Welcome back to The Carchive, the radically repackaged internet series charting the brochures that time forgot and landfill rejected.
Those of you with access to the internet may recollect our visit to the world-stopping Fiat Strada (or Ritmo to glamorous continental types). Well, if you’ve been waiting for the sequel, then thrust your arms skywards in a show of ecstatic delight, because here it is. Strada II. This time it’s serious.
Sort of. The Strada/Ritmo that initially repulsed/amused/disappointed/aroused (delete where appropriate) the world back in the ’70s was born of a very technically advanced design process, even if the actual end product was a little light in actual innovation itself.
There was little to it, technologically, the car contained little that Fiat hadn’t actually done before.

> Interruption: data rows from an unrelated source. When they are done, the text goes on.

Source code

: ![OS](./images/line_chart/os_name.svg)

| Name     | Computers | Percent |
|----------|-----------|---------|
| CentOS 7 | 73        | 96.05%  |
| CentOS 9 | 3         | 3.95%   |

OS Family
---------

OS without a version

What it certainly did achieve, though, was to modernize the image of the great Italian company. To the public of the time Fiat still mainly stood for tiny 500s and 126s, cheap, tinny hatchbacks and boring three-box saloon cars (excluding the 130 coupe which still has bits of me quivering involuntarily). There had been the odd stand-out moment involving Dinos and the like, but that point was lost on most people.
With the advent of the VW Golf, which almost created the quality hatchback format; Fiat and everybody else had a new benchmark to emulate. Strada was Fiats shot at that sector.
“Strada II is, like its highly acclaimed and highly successful predecessor, revolutionary”
Not really. The robotic assembly methods may have been close to science fiction, but the car itself was really very conventional. The one thing that made it stand out was the styling which whipped up the sort of controversy you might experience were you to, say, yodel during a wake. It had mad, staring headlamps and dozens of other oddnesses of strange proportion and peculiar shape.
But by the advent of the II, it was mostly just a vague, dreamlike memory. There were, suddenly, normal sized rear lamps. There was a front grille with slats, like other cars had. The way the new quad headlamps stood out from said grille by a few inches was a BIT strange, but all in all the Strada II was very much a reformed act.
This was a shame, really.
“The car’s handling, steering, braking and roadholding were developed on Fiats high speed test tracks and very much reflect a company intimately involved with rallying and the development of Ferrari Formula One racing cars”
That’s probably a slightly tenuous link, but the Strada never had much to be ashamed about in terms of handling, the strut setup front and rear did a reasonable job of things, and was certainly compatible with the class norm. Things started to liven up, though, with the star car of this particular brochure:
“1600 refers, of course, to its throaty, high performance 1585cc engine which develops no less than 105bhp”
The 105TC. A twin-cam, sporting version of the Strada which showed what the machine could be made to do without too much persuasion, returned in this facelifted form.
“While everything possible has been done on the cars exterior to improve performance, inside everything possible has been done to ensure you enjoy it”.
There was a full complement of instruments, a grippy alloy-bossed steering wheel and rather racier seats than the Comfort or Super versions, which were already comfortable and relatively super. The 105TC took 9.5 seconds to reach 60, not mind-blowing but enough to feel spirited. and comparable with the similarly powerful Escort XR3i at the time. There was more to come, though.
The Abarth scorpion would soon appear, on the 130TC, dropping the dash to sixty to under eight seconds, and passing into minor legend while doing so. Unfortunately, this particular brochure doesn’t stretch to quite those heights of excitement.